Sakit Hati Karena Disalip Seorang Pemuda di Padang Tikam Korbannya Hingga Tewas Pelaku saat diamankan di Mapolres Padang, Senin (17/9/2018)(Foto:Covesia/ Primadoni)

Covesia.com - Akibat dendam, seorang pemuda tewas ditikam senjata tajam di kawasan PT Semen Padang, Kecamatan Lubuk Kilangan, Kota Padang, Sumatera Barat (Sumbar) pada Sabtu (15/9/2018) kemarin sekitar pukul 17.00 WIB. 

Kapolresta Padang, Kombes Pol Yulmar Try Himawan dalam keterangan persnya, Senin (17/9/2018) mengatakan, kejadian tersebut berawal ketika korban atas nama Rio Oktavianda Putra (22) dan Roni Anwar (22) warga Batu Gadang, Kecamatan Lubuk Kilangan, Kota Padang, Sumbar, melintas di Jalan Simpang Cubadak depan Pos Giro Komplek PT. Semen Padang, setelah mereka menerima gaji dari tempat mereka bekerja sebagai buruh di pabrik itu.

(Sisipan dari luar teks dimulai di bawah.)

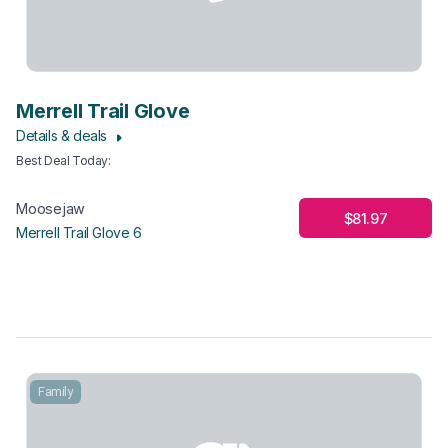
Merrell Trail Glove
Details & deals
Best Deal Today
:
Moosejaw
$81.97
Merrell Trail Glove 6
Family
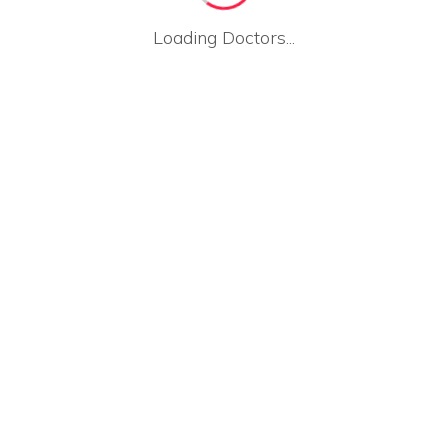
Loading Doctors...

"Setelah mereka menerima gaji tersebut, mereka sedang mengendarai sepeda motor hendak menuju gerbang keluar PT. Semen Padang, tak disangka tiba-tiba datang pelaku atas nama Yandrizal (25) dari sebelah kiri yang langsung menikam kedua korban dengan sebilah pisau dapur, sedangkan korban atas nama Roni terkena di bahu tangan kirinya sebanyak dua tusukan. Sedangkan Rio terkena di bagian dada kiri sebanyak satu tusukan,” ungkap Kapolres. 

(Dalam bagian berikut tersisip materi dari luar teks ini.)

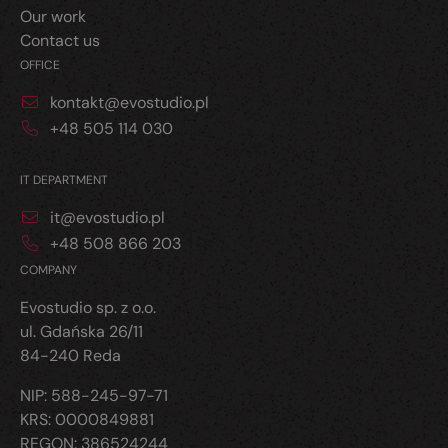
Our work
Contact us
OFFICE
kontakt@evostudio.pl
+48 505 114 030
IT DEPARTMENT
it@evostudio.pl
+48 508 866 203
COMPANY
Evostudio sp. z o.o.
ul. Gdańska 26/11
84-240 Reda
NIP: 588-245-97-71
KRS: 0000849881
REGON: 386524244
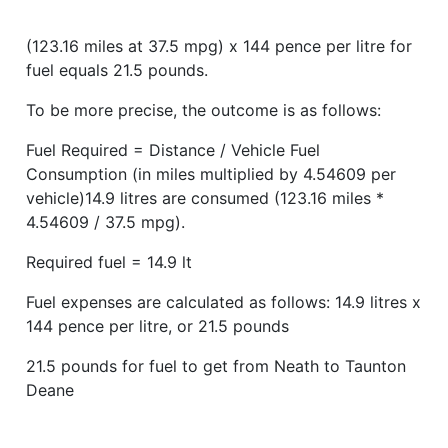
(123.16 miles at 37.5 mpg) x 144 pence per litre for
fuel equals 21.5 pounds.
To be more precise, the outcome is as follows:
Fuel Required = Distance / Vehicle Fuel
Consumption (in miles multiplied by 4.54609 per
vehicle)14.9 litres are consumed (123.16 miles *
4.54609 / 37.5 mpg).
Required fuel = 14.9 lt
Fuel expenses are calculated as follows: 14.9 litres x
144 pence per litre, or 21.5 pounds
21.5 pounds for fuel to get from Neath to Taunton
Deane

Setelah mendapat tusukan, lanjut Kapolres, kedua korban lari menyelamatkan diri ke Pos Pengamanan meminta bantuan. Sementara pelaku tetap berupaya mengejar korban dan kemudian dapat dilerai warga hingga pelaku dapat diamankan.

"Namun korban atas nama Rio Oktavianda Putra mengalami luka cukup parah di bagian dada kiri, kemudian dilarikan ke Semen Padang Hospital (SPH) di jalan By Pass," sebut Kapolres.

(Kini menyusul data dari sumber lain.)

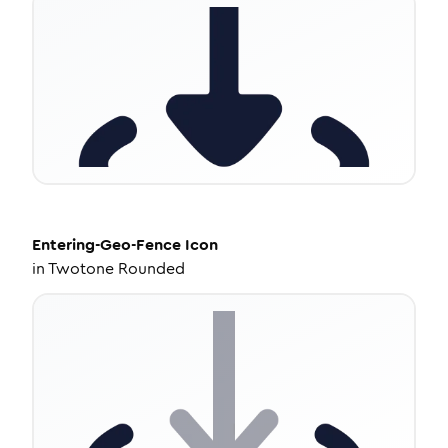
Entering-Geo-Fence
Icon
in
Twotone Rounded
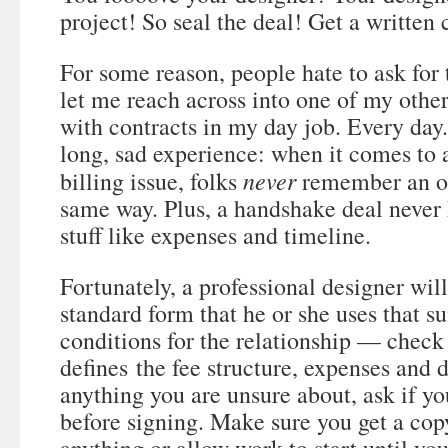
project! So seal the deal! Get a written 
For some reason, people hate to ask for 
let me reach across into one of my other
with contracts in my day job. Every day
long, sad experience: when it comes to 
never
billing issue, folks
remember an or
same way. Plus, a handshake deal never 
stuff like expenses and timeline.
Fortunately, a professional designer will
standard form that he or she uses that 
conditions for the relationship — check 
defines the fee structure, expenses and d
anything you are unsure about, ask if you
before signing. Make sure you get a cop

Kemudian kata Kapolres, setelah sampai di SPH, nyawa korban tidak dapat diselamatkan, dokter menyatakan Rio meninggal dunia.

Kapolres menambahkan, sebelum terjadi penikaman, korban dan pelaku sempat berkelahi. Perkelahian dipicu emosi tersangka yang disalip korban saat berkendara. Maka timbullah rasa sakit hati, kemudian berkelahi. Karena kalah jumlah, pelaku ciut nyalinya dan lari mencari pisau di suatu warung.

“Jadi sebelumnya mereka terlibat perkelahian, merasa pelaku dan korban tidak seimbang, makanya pelaku lari dan mencari sebilah pisau dari sebuah warung untuk menikam korban,” jelasnya.

Kapolres menjelaskan, antara pelaku dan korban tidak saling kenal, hanya karena disalip saat berkendara, timbul rasa sakit hati dan dendam.

Ia juga mengungkapkan, bahwa pelaku, juga resedivis yang pernah terlibat pelaku pencurian kendaraan bermotor (curanmor).

Untuk saat ini, pelaku beserta barang bukti sebilah pisau dapur sudah kita amankan di Mapolresta Padang. Polisi masih menyelidiki dan mendalami motif lain pelaku dari peristiwa tersebut.

“Atas perbuatannya tersangka akan dikenakan Pasal 340 Jo 338 Jo 351 Ayat 3 KUHP tentang menghilangkan nyawa orang lain atau pembunuhan berencana, dengan ancaman hukuman maksimal seumur hidup,” pungkas Kapolres.